The new management of China Eastern, the nation's third largest airline, is taking steps to stem mounting losses from its wrong bets on fuel hedging contracts.
After a slew of other cost cutting measures recently, the company is reportedly trying to reduce its positions in what is commonly known as fair-value hedging transactions.
It had already incurred book losses of more than 6 billion yuan as of end December through these transactions.
China Eastern is known to have hedged 36 percent of its jet-fuel needs at strike prices that would increase the losses, at least on paper, after the price of oil falls below US$35 per barrel.
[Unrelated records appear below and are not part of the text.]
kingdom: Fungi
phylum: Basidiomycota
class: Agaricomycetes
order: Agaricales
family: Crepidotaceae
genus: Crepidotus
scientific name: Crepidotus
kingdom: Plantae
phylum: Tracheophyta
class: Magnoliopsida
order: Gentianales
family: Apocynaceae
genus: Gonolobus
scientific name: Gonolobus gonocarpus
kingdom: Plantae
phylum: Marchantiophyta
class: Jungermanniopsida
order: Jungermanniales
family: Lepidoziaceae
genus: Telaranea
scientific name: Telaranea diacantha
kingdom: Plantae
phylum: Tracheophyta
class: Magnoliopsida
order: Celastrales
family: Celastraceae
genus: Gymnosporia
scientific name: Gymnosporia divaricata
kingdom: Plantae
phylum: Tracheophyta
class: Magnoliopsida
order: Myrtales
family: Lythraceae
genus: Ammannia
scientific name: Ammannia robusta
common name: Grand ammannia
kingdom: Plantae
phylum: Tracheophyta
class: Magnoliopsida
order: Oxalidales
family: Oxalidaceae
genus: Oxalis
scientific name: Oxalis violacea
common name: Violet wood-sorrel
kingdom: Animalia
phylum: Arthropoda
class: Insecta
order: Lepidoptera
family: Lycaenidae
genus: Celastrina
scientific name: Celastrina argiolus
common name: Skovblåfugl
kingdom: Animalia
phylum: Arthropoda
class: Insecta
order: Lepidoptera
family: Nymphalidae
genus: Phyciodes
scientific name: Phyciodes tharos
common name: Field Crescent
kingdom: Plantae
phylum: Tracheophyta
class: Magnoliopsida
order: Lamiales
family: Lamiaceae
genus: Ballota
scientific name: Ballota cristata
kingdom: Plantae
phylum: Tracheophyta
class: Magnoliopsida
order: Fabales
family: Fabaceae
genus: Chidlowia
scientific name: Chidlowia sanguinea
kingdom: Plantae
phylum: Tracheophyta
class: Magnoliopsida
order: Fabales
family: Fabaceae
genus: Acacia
China Eastern, of course, was not the only airline company to have taken a hit from trading in derivatives. Both Air China and Hong Kong's Cathay Pacific have reported big losses in fuel hedging. But China Eastern, being the smaller of the three, was hurt the most.
China Eastern is expected to report a loss of 11 billion yuan in 2008 and get a "special treatment" status on the Shanghai bourse due to its negative assets.
The company was bailed out in December by a 7 billion yuan government cash injection and a 35 billion yuan credit line from the Agricultural Bank of China, Shanghai Pudong Development Bank and Bank of Communications.
Under the newly installed chairman Liu Shaoyong, the company has drawn up 256 cost-cutting measures. It aims to pare spending by 3 billion yuan this year, Liu said.
The carrier is axing plane deliveries, planning asset sales and cutting management pay as it strives to break even next year.
The airline is targeting a "significantly" smaller loss this year.
China Eastern shares closed unchanged at HKUS$1.08 in Hong Kong. The stock gained 0.6 percent to 5.41 yuan in Shanghai.